Unicamp provides a limited amount of free housing to low income students in the Student Residence compound. Built in 1992, it is located near the center of Barão Geraldo, about four kilometers from Unicamp, and is served by a university shuttle that takes student to the campus and back free of charge. The compound has 226 houses of 60 square metres (650 sq ft), with a capacity of four students per house, and 27 studios of 46 square metres (500 sq ft), for couples with children, a total of 904 vacancies in houses and 54 adults in the studios. Assignment criteria is means-based, with lower income students receiving priority.
The Student Residence supports several cultural projects developed by voluntary and worker students and open to the participation of internal and external community.

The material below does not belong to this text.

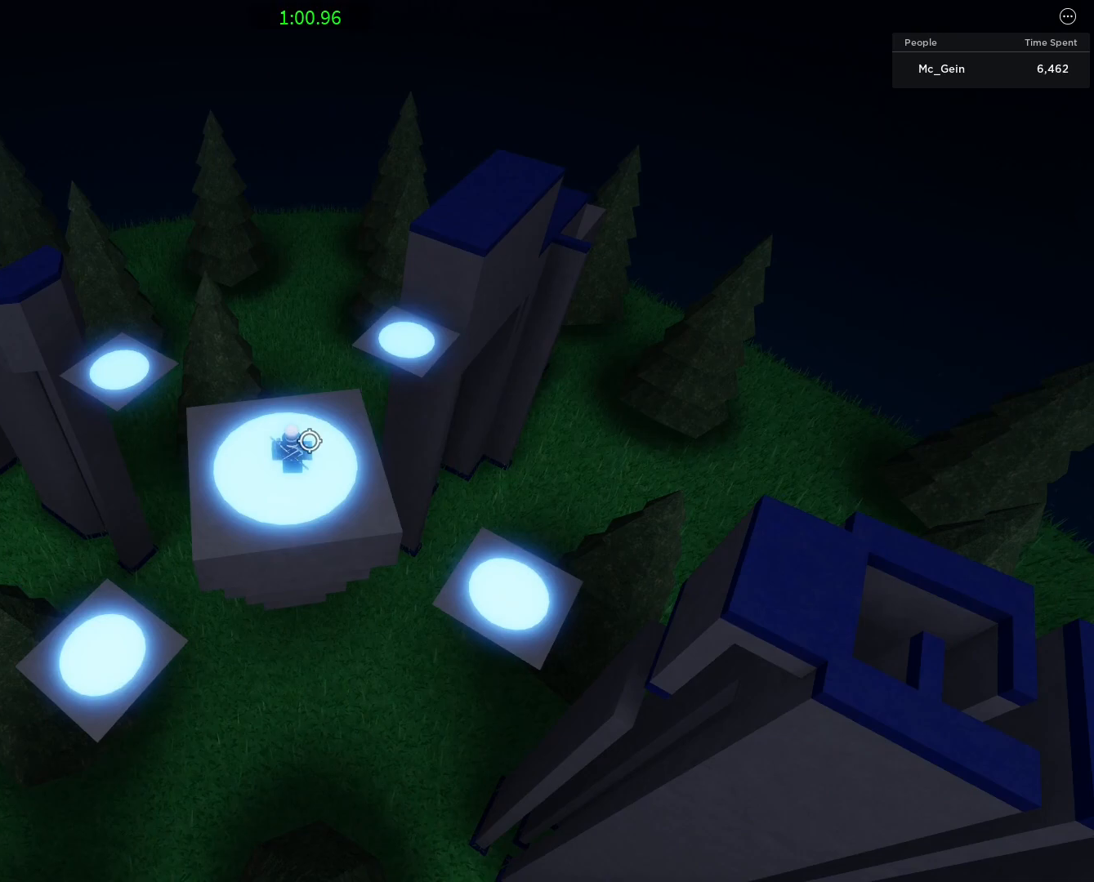
{"keys": [], "mouse": [], "events": [[17, "e", "down"], [83, "e", "up"]]}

It encourages interdisciplinary training and integration between the resident students and the external community. The diversity of races and cultures, brought by colleagues from other states and countries is an advantage for the residents who live in the house, facilitating full citizenship, through the exercise of their rights and duties within the community.
There are multiple restaurants operated and subsidized by the university serving only the academic community. Commonly called bandejão ("large tray" in Portuguese) due to the metal trays used to serve the students, the restaurants provide up to three meals per day, each one costing R$ 2, a price that has not been updated in over a decade, despite the strong inflation. The main bandejão is located near the center of the circular campus, receiving students from all different areas of the university and acting as the informal social heart of the university where events, parties and political campaigns are announced to the students.
The restaurants at the University are staffed with nutritionists and food engineers, often students at the university, offering balanced menu that meets the nutritional needs of the university population, serving over 10 thousand meals per day at the main campus. The menu usually consists of rice and beans, a traditional staple food in Brazil, a type of meat (chicken, beef, sausage, pork, etc.), textured soy protein for vegetarians, salad, juice, and dessert.
There are three such restaurants in the main campus, with two additional restaurants located in the Limeira and Piracicaba campuses. In all of them access is restricted to those who have a university-issued smart card ID, which is also used to pay for the food. In addition to the subsidized restaurants, there are several smaller, privately ran restaurants across the campus and many more located in Barão Geraldo, often just a short walk away from the campus.
There are no university-sponsored athletic programs at Unicamp, and sporting competitions, either internal or played with other schools, are entirely organized by the students. The Liga das Atléticas da Unicamp, a university-wide league of the different athletic associations, is responsible for organizing internal sporting events, such as the Unicamp Olympics.
In addition to internal competitions, there are multiple external competitions between several universities focused on different areas of study: in the Intermed medical students from different universities compete against each other, and in the Engenharíadas, engineering students gather to play sports. The games are usually held in the city of one of the participating universities over a long weekend, with students being housed in public schools, farms and hotels.
The university has a sports center with courts for basketball, volleyball, a full size regulation football field, an athletics field with running tracks, a competition swimming pool, a covered gymnasium for indoor spectator sports, attached to a convention center.